The Supreme Court said no. Like Kennedy in Masterpiece Cakeshop, Judge Samuel Alito in the Peace Cross case argued that the government’s hostility to religion was unacceptable: hostile to religion.
Powers of the majority to minority rights
Under these victories for citizens and religious institutions hides a change in legal status. Traditional Christians have long been seen as – by themselves and by the court – the dominant majority. Now, mainstream Christians argue that they are a persecuted minority with rights. The court tends to agree.
Around 2010, the dominant Protestant majority throughout American history became a minority. The active faithful now represent only a third of Americans.
Conversely, the number of Americans with no religious affiliation – the ânunsâ – has increased dramatically. They represent around a quarter of the population today, up from around 15% just 10 years ago. About 35% of millennials and 17% of baby boomers are no longer.

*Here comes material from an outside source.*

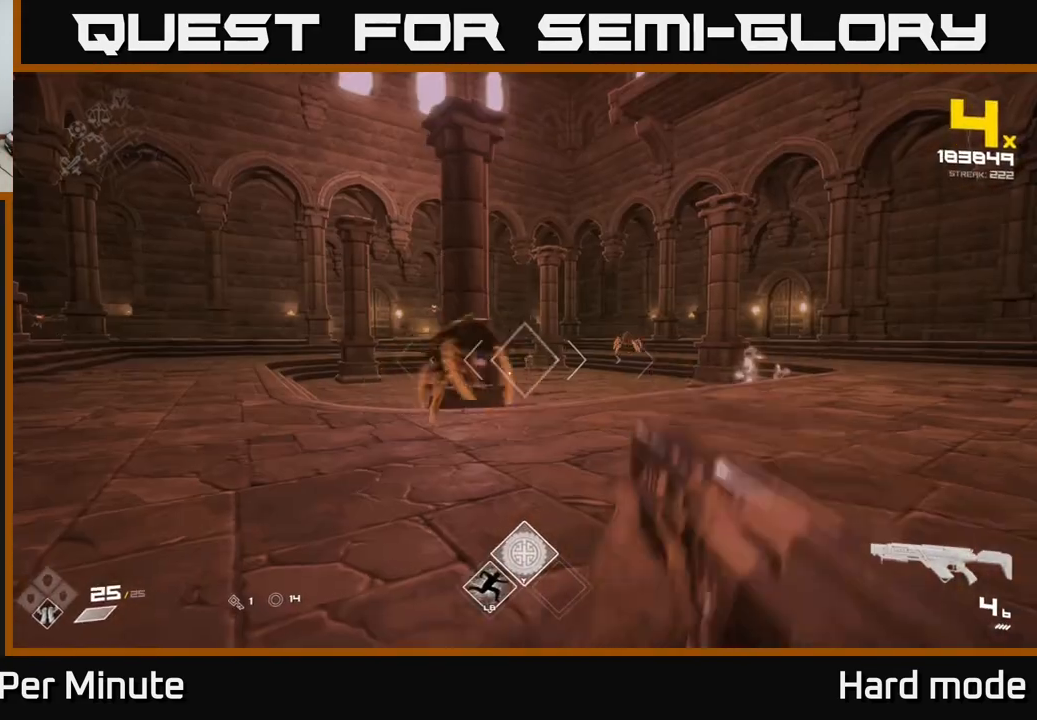
{"buttons": [], "left_stick": "down", "right_stick": "center", "events": [[67, "R2", "up"], [83, "left_stick", "center"], [183, "left_stick", "down"], [217, "right_stick", "left"], [283, "R2", "down"], [450, "R2", "up"], [467, "right_stick", "center"]]}
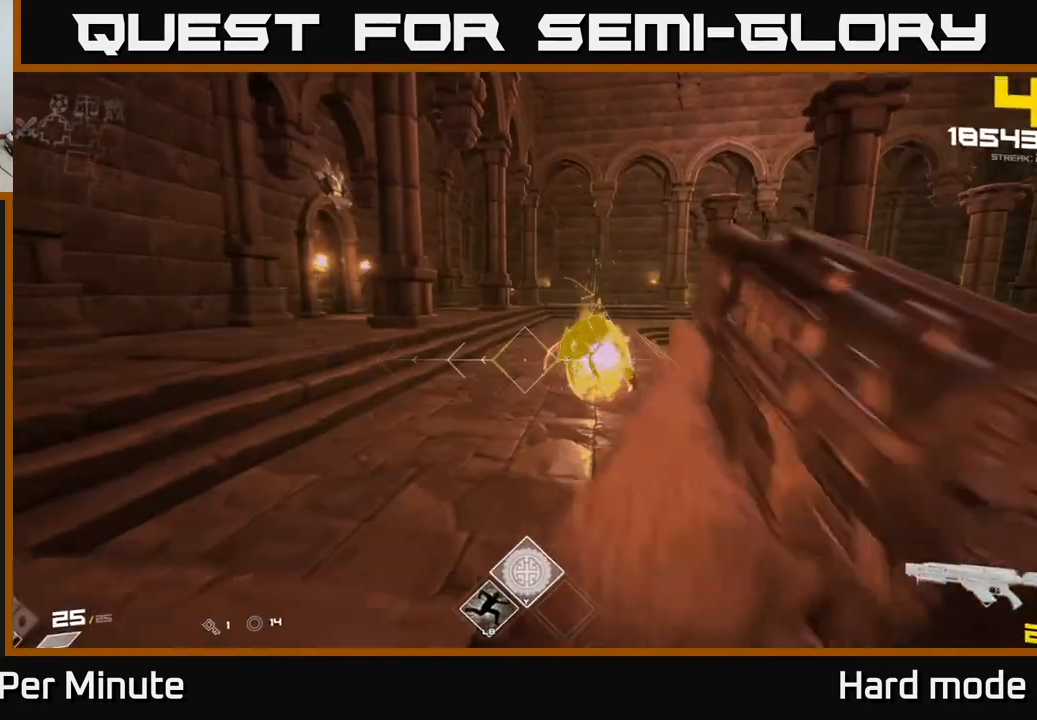
{"buttons": ["R1"], "left_stick": "up-left", "right_stick": "right", "events": [[67, "left_stick", "center"], [100, "R2", "down"], [183, "R2", "up"], [317, "left_stick", "down-left"], [350, "right_stick", "right"], [383, "left_stick", "left"], [500, "R1", "down"], [500, "left_stick", "up-left"]]}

Along with these changes, there has been a change in the perception of people experiencing discrimination.
According to a recent Pew survey, between 2016 and 2019, perceptions of discrimination against blacks, Hispanics, women and especially Jews increased. But so are perceptions of discrimination against Christians.
Among Republicans, the proportion who perceive “a lot” of discrimination against evangelical Christians fell from 21% in 2016 to 30% in 2019.
In constitutional decisions, rights often protect minorities against majorities. Falling numbers can mean less power but increasing protections.
A case accepted for the 2019-2020 term of the Supreme Court, Espinoza v. Montana, concerns the question of whether state-funded student aid programs can exclude religious schools.
This case will test whether the court’s transformation of the place of religion in American life continues.